Réfléchissant, je sortis mon paquet de cigarettes de ma poche de pantalons, un peu écrasé depuis que je me m’étais assis sur ce banc. Un briquet, j’allume cette cigarette et prends quelques bouffées, soupirant d’aise. Fumer, c’est une vraie mauvaise habitude, j’en suis conscient, je ne suis pas un imbécile quand même. Mais ça me fait tellement de bien, surtout quand je suis troublé. Ne sachant pas trop quoi dire je lançai : « Alors, quoi de neuf mec? » esquivant sa question. Gardant la réponse pour plus tard, quand j’aurai trouvé ce que je veux faire. C’est une question pleine de simplicité, amis la réponse à laquelle je m’attends est mille fois plus complexe. En une dizaine d’années, il s’en passe des choses dans une vie. De mon côté du moins. Un changement d’orientation sexuelle, un cœur brisé, un cœur indécis, un déménagement. J’ai une vie assez active, un paradoxe, si on considère que je passe le plus clair de mon temps assis ou couché sur mon sofa. « Oh rien de spécial, je continue mes études de littérature et je profite de mes vacances pour me consacrer à mes amis et aux livres. Et toi alors ? » Littérature? Ça ne m’étonne pas qu’Elias se soit dirigé vers ce domaine, mais c’est une première nouvelle que je ne savais pas avant de me diriger vers son nouveau chez-soi. Je savais qu’il allait à l’université, mais je ne savais ni que c’était une université britannique, ni qu’il poursuivait des études de littérature. Déjà quand on s’était rencontrés, il traînait un livre avec lui, toujours. Ça n’a pas changé. Une vie consacrée aux livres, ça doit être simple, simple et merveilleux. Pas besoin de se casser la tête à propos de ses relations trop compliquées. Pas de dilemme amoureux. Hélas, je ne suis pas un amateur de livres. J’ai lu quelques bouquins, pour mes cours, mais pas beaucoup plus que ce qui m’était imposé. Ce sont les maths qui m’ont toujours intéressé, pas l’anglais.

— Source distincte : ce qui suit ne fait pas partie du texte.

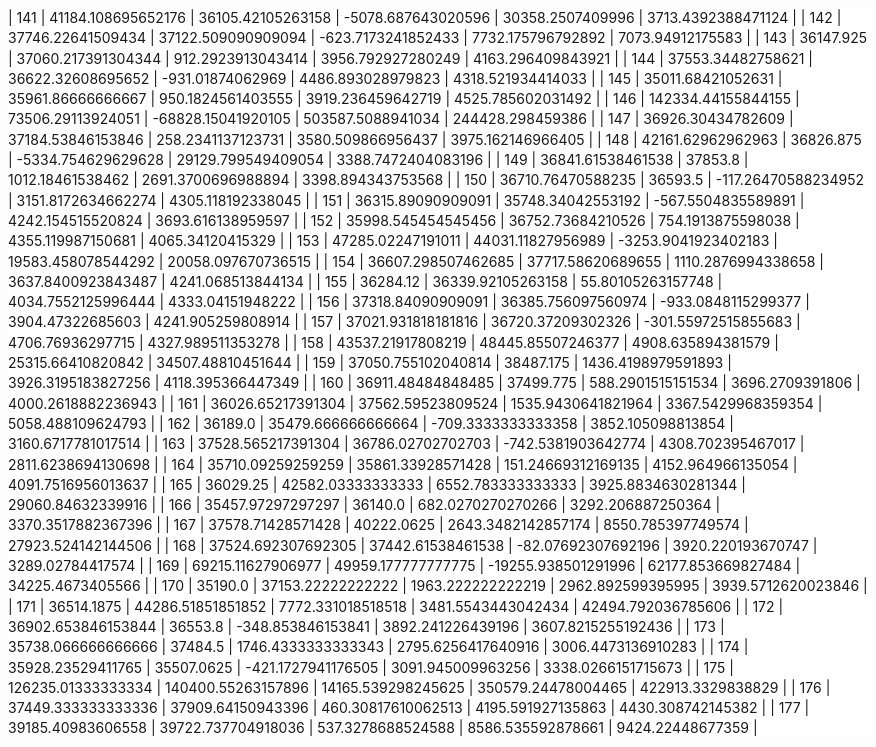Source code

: | 141 | 41184.108695652176 | 36105.42105263158 | -5078.687643020596 | 30358.2507409996 | 3713.4392388471124 |
| 142 | 37746.22641509434 | 37122.509090909094 | -623.7173241852433 | 7732.175796792892 | 7073.94912175583 |
| 143 | 36147.925 | 37060.217391304344 | 912.2923913043414 | 3956.792927280249 | 4163.296409843921 |
| 144 | 37553.34482758621 | 36622.32608695652 | -931.01874062969 | 4486.893028979823 | 4318.521934414033 |
| 145 | 35011.68421052631 | 35961.86666666667 | 950.1824561403555 | 3919.236459642719 | 4525.785602031492 |
| 146 | 142334.44155844155 | 73506.29113924051 | -68828.15041920105 | 503587.5088941034 | 244428.298459386 |
| 147 | 36926.30434782609 | 37184.53846153846 | 258.2341137123731 | 3580.509866956437 | 3975.162146966405 |
| 148 | 42161.62962962963 | 36826.875 | -5334.754629629628 | 29129.799549409054 | 3388.7472404083196 |
| 149 | 36841.61538461538 | 37853.8 | 1012.18461538462 | 2691.3700696988894 | 3398.894343753568 |
| 150 | 36710.76470588235 | 36593.5 | -117.26470588234952 | 3151.8172634662274 | 4305.118192338045 |
| 151 | 36315.89090909091 | 35748.34042553192 | -567.5504835589891 | 4242.154515520824 | 3693.616138959597 |
| 152 | 35998.545454545456 | 36752.73684210526 | 754.1913875598038 | 4355.119987150681 | 4065.34120415329 |
| 153 | 47285.02247191011 | 44031.11827956989 | -3253.9041923402183 | 19583.458078544292 | 20058.097670736515 |
| 154 | 36607.298507462685 | 37717.58620689655 | 1110.2876994338658 | 3637.8400923843487 | 4241.068513844134 |
| 155 | 36284.12 | 36339.92105263158 | 55.80105263157748 | 4034.7552125996444 | 4333.04151948222 |
| 156 | 37318.84090909091 | 36385.756097560974 | -933.0848115299377 | 3904.47322685603 | 4241.905259808914 |
| 157 | 37021.931818181816 | 36720.37209302326 | -301.55972515855683 | 4706.76936297715 | 4327.989511353278 |
| 158 | 43537.21917808219 | 48445.85507246377 | 4908.635894381579 | 25315.66410820842 | 34507.48810451644 |
| 159 | 37050.755102040814 | 38487.175 | 1436.4198979591893 | 3926.3195183827256 | 4118.395366447349 |
| 160 | 36911.48484848485 | 37499.775 | 588.2901515151534 | 3696.2709391806 | 4000.2618882236943 |
| 161 | 36026.65217391304 | 37562.59523809524 | 1535.9430641821964 | 3367.5429968359354 | 5058.488109624793 |
| 162 | 36189.0 | 35479.666666666664 | -709.3333333333358 | 3852.105098813854 | 3160.6717781017514 |
| 163 | 37528.565217391304 | 36786.02702702703 | -742.5381903642774 | 4308.702395467017 | 2811.6238694130698 |
| 164 | 35710.09259259259 | 35861.33928571428 | 151.24669312169135 | 4152.964966135054 | 4091.7516956013637 |
| 165 | 36029.25 | 42582.03333333333 | 6552.783333333333 | 3925.8834630281344 | 29060.84632339916 |
| 166 | 35457.97297297297 | 36140.0 | 682.0270270270266 | 3292.206887250364 | 3370.3517882367396 |
| 167 | 37578.71428571428 | 40222.0625 | 2643.3482142857174 | 8550.785397749574 | 27923.524142144506 |
| 168 | 37524.692307692305 | 37442.61538461538 | -82.07692307692196 | 3920.220193670747 | 3289.02784417574 |
| 169 | 69215.11627906977 | 49959.177777777775 | -19255.938501291996 | 62177.853669827484 | 34225.4673405566 |
| 170 | 35190.0 | 37153.22222222222 | 1963.222222222219 | 2962.892599395995 | 3939.5712620023846 |
| 171 | 36514.1875 | 44286.51851851852 | 7772.331018518518 | 3481.5543443042434 | 42494.792036785606 |
| 172 | 36902.653846153844 | 36553.8 | -348.853846153841 | 3892.241226439196 | 3607.8215255192436 |
| 173 | 35738.066666666666 | 37484.5 | 1746.4333333333343 | 2795.6256417640916 | 3006.4473136910283 |
| 174 | 35928.23529411765 | 35507.0625 | -421.1727941176505 | 3091.945009963256 | 3338.0266151715673 |
| 175 | 126235.01333333334 | 140400.55263157896 | 14165.539298245625 | 350579.24478004465 | 422913.3329838829 |
| 176 | 37449.333333333336 | 37909.64150943396 | 460.30817610062513 | 4195.591927135863 | 4430.308742145382 |
| 177 | 39185.40983606558 | 39722.737704918036 | 537.3278688524588 | 8586.535592878661 | 9424.22448677359 |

« De mon côté, il y a énormément de choses. Je ne crois pas que tu aies envie de tout entendre. Je suis bi. J’ai des problèmes amoureux. Une pétasse m’a brisé le cœur en couchant à tout va. Je suis en amour avec mon meilleur ami. J’ai royalement envie de me souler la gueule pour oublier que j’ai autant de problèmes. … Ah, et ma famille m’a renié. » je soupire, gardant tout de même un ton moqueur. Dit comme ça, avec détachement, mes problèmes me semblent moins terribles. Je ne suis pas venu à oxford pour voir un psychologue, je serais resté à Cambridge pour ça. Je suis venu pour m’amuser avec mon vieil ami Elias. Je tente de changer de sujet. « Bref, la vie est belle! Pourquoi on n’irait pas marcher un peu. Il fait Soleil, ce qui est assez rare en Angleterre, tu as dû t’en rendre compte? » Je prends plusieurs bouffées de ma cigarette, qui commence à rapetisser lentement. Je me demande si Elias fume, je n’en ai aucune idée, ce n’est pas le genre de détails dont on parle au téléphone ou par texto. Je sors une autre cigarette de mon paquet et me lève de ce banc de parc où je m’étais assis il n’y a pas trop longtemps. « T’en veux une? » Elias est intelligent, il ne doit pas fumer. Ce sont les idiots qui fument et qui font semblant d’être inconscients des dangers pour le système respiratoire.